Le problème du logarithme discret revient à tenter, en partant du résultat, de deviner quelles étaient les couleurs de départ – si cette opération devient trop facile, le système peut être compromis.
Le prix Gödel en 2013
En 1998 Joux revient à Paris, comme sous-directeur scientifique de la direction centrale de la sécurité des systèmes d’information (future ANSSI), où il mène des travaux dont le titre seul n’aurait pas besoin d’être codé pour échapper au commun des mortels : « collisions différentielles sur fonctions de hachage », « protocole tripartite basé sur les couplages sur des courbes elliptiques ». S’il cherche toujours les meilleures méthodes pour ne rien dévoiler des communications sensibles, son nom, lui, devient de plus en plus connu dans le milieu des cryptologues.
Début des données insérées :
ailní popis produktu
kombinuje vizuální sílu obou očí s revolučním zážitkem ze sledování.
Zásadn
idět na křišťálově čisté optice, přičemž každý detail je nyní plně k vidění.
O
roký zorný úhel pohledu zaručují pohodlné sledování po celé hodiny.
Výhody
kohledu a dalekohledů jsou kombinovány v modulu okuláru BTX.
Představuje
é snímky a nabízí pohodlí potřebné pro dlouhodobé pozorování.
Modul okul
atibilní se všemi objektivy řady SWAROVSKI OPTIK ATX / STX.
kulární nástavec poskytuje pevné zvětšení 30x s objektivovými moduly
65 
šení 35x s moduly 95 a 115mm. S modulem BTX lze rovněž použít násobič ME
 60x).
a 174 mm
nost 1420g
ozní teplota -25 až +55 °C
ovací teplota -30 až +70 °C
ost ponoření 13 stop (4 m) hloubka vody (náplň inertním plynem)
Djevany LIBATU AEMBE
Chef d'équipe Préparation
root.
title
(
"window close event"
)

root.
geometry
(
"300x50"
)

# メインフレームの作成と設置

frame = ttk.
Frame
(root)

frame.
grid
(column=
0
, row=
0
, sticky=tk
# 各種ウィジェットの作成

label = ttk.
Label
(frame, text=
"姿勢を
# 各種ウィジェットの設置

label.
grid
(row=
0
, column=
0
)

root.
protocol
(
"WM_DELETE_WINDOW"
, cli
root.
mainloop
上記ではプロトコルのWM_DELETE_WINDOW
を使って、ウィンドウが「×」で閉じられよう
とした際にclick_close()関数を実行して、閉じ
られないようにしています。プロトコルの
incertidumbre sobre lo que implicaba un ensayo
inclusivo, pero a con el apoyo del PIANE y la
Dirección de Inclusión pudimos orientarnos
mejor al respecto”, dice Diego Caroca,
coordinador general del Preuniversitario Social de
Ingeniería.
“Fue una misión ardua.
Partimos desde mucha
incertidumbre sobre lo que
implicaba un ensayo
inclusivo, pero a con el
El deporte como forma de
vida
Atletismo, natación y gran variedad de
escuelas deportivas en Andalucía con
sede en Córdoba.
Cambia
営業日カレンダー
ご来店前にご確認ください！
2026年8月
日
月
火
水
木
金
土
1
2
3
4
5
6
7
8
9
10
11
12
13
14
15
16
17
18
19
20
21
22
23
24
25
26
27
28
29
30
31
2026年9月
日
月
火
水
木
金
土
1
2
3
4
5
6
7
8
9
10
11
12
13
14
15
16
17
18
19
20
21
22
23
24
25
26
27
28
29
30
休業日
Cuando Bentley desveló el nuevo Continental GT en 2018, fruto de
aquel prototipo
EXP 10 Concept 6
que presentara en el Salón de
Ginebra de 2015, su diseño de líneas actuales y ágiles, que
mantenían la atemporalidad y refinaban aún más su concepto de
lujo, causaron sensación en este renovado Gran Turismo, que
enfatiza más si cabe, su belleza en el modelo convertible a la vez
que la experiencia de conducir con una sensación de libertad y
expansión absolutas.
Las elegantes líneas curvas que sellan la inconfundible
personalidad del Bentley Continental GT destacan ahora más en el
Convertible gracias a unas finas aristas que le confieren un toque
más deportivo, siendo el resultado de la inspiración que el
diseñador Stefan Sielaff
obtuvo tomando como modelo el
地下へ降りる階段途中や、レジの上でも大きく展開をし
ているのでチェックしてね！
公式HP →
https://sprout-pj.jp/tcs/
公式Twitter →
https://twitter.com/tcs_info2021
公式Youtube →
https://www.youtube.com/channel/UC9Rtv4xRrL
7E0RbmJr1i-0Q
Dès 1998, il s’était rendu célèbre pour avoir « craqué » un protocole de chiffrement très répandu (le SHA-0) ; il récidive en 2004 avec une attaque plus globale (« génération de multicollisions dans les fonctions de hachage de type Merkle-Damgård ») ; et quelques années plus tard, en 2013, alors qu’il est en vacances aux sports d’hiver, il apprend qu’il a obtenu le prestigieux prix Gödel pour ses travaux – lesquels ont permis de renforcer la sécurité des échanges informatiques. On pensera donc peut-être à lui, désormais, chaque fois qu’un petit cadenas apparaîtra dans la barre d’adresse de son navigateur.
“Ses travaux ont permis de renforcer la sécurité des échanges informatiques.”
Ayant quitté la DGA, Antoine poursuit ses recherches à l’université de Versailles Saint-Quentin, puis à la Sorbonne, et aujourd’hui à Saarbrücken. Pour autant, sa créativité ne s’exprime pas seulement dans des travaux de recherche théoriques, mais aussi au travers d’une activité bien plus concrète. Passionné de bricolage, il réaménage son logement de fond en comble et nous montre par exemple, avec enthousiasme, une photographie de la salle de bains qu’il a entièrement conçue. Dans cette pièce impeccable, nul besoin de cryptanalyse pour comprendre le sens de son intervention.